Ancient DNA has uncovered the earliest known plague outbreak among hunter-gatherer communities in southeastern Siberia, about 5,500 years ago. The discovery, published in Nature, suggests the disease spread from marmots to humans and then from person to person, decimating families.
Discovery at Ust-Ida Burial Ground
At the Ust-Ida cemetery on the Angara River, northwest of Lake Baikal, the remains of dozens of hunter-gatherers, predominantly children, were found. Researchers analyzed dental pulp from 42 skeletons across four cemeteries and detected Yersinia pestis DNA in 18 individuals (39%), a higher proportion than in some medieval plague pits. The team suspects all buried may have died from plague due to the high chance of false negatives.
Two Distinct Outbreaks
The ancient DNA points to two outbreaks: the first around 5,500 years ago and a second 400–600 years later. Y. pestis emerged at least 5,700 years ago, splitting from its ancestor Yersinia pseudotuberculosis. The earliest plague evidence in Britain is 4,000 years old.

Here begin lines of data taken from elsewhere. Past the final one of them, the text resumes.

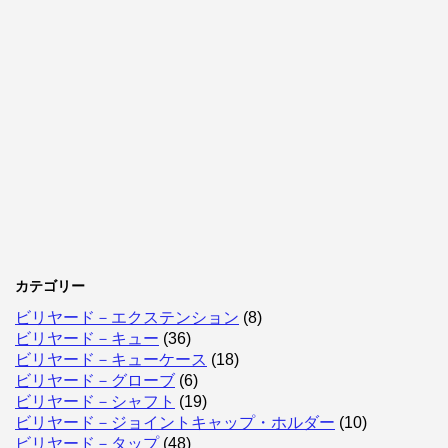
カテゴリー
ビリヤード－エクステンション
(8)
ビリヤード－キュー
(36)
ビリヤード－キューケース
(18)
ビリヤード－グローブ
(6)
ビリヤード－シャフト
(19)
ビリヤード－ジョイントキャップ・ホルダー
(10)
ビリヤード－タップ
(48)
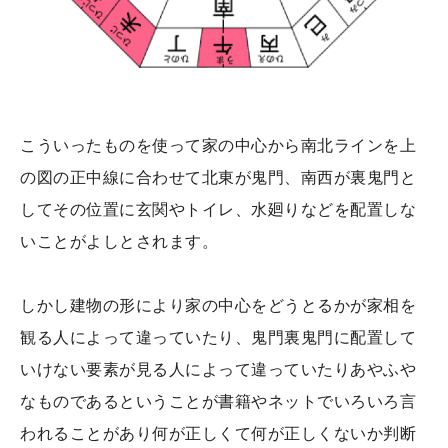
こういったものを使って家の中心から南北ラインを上
の図の正中線に合わせて北東が鬼門、南西が裏鬼門と
してその位置に玄関やトイレ、水廻りなどを配置しな
いことがよしとされます。
しかし建物の形により家の中心をどうとるかが家相を
観る人によって違っていたり、鬼門裏鬼門に配置して
いけない要素が見る人によって違っていたりあやふや
なものであるということが書籍やネットでいろいろ言
われることがあり何が正しくて何が正しくないか判断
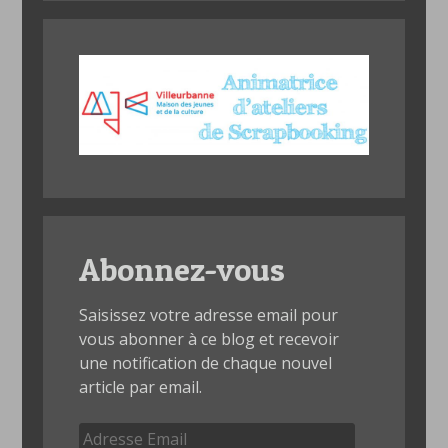
Abonnez-vous
Saisissez votre adresse email pour
vous abonner à ce blog et recevoir
une notification de chaque nouvel
article par email.
Adresse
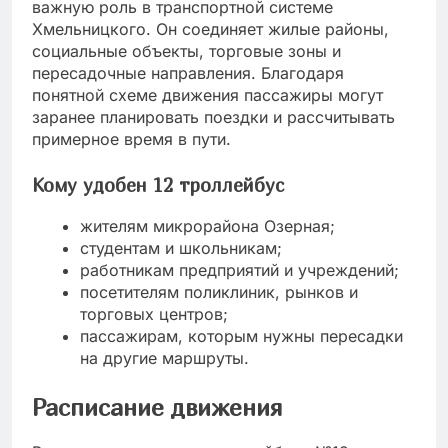
важную роль в транспортной системе
Хмельницкого. Он соединяет жилые районы,
социальные объекты, торговые зоны и
пересадочные направления. Благодаря
понятной схеме движения пассажиры могут
заранее планировать поездки и рассчитывать
примерное время в пути.
Кому удобен 12 троллейбус
жителям микрорайона Озерная;
студентам и школьникам;
работникам предприятий и учреждений;
посетителям поликлиник, рынков и
торговых центров;
пассажирам, которым нужны пересадки
на другие маршруты.
Расписание движения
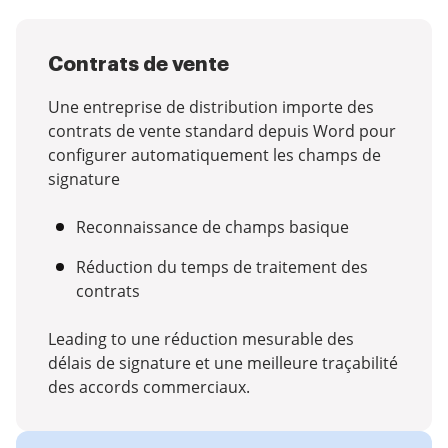
Contrats de vente
Une entreprise de distribution importe des
contrats de vente standard depuis Word pour
configurer automatiquement les champs de
signature
Reconnaissance de champs basique
Réduction du temps de traitement des
contrats
Leading to une réduction mesurable des
délais de signature et une meilleure traçabilité
des accords commerciaux.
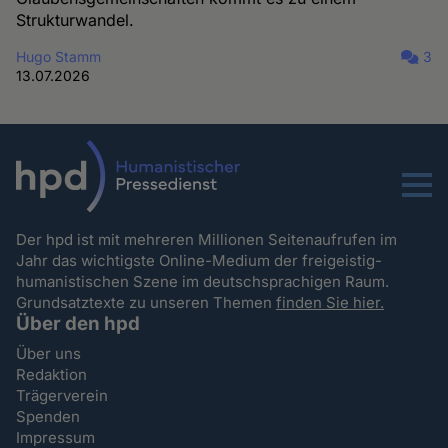
Strukturwandel.
Hugo Stamm
3
13.07.2026
Menu
Der hpd ist mit mehreren Millionen Seitenaufrufen im
Jahr das wichtigste Online-Medium der freigeistig-
humanistischen Szene im deutschsprachigen Raum.
Grundsatztexte zu unseren Themen
finden Sie hier.
Über den hpd
Über uns
Redaktion
Trägerverein
Spenden
Impressum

Transmission and Vulnerability
Hunter-gatherers likely contracted pneumonic plague after butchering or eating raw marmots, a practice still causing plague deaths. The disease spread person-to-person, with children most vulnerable due to lack of immunity. At least two-thirds of the dead at two cemeteries were under 15.
Implications
The study resolves why so many children were buried at Ust-Ida. The Y. pestis strain carried a superantigen that triggered severe immune reactions, particularly lethal for children. Samuel Cohn of the University of Glasgow called the findings “groundbreaking,” showing that isolated hunter-gatherers, not just urban populations, suffered early plague outbreaks.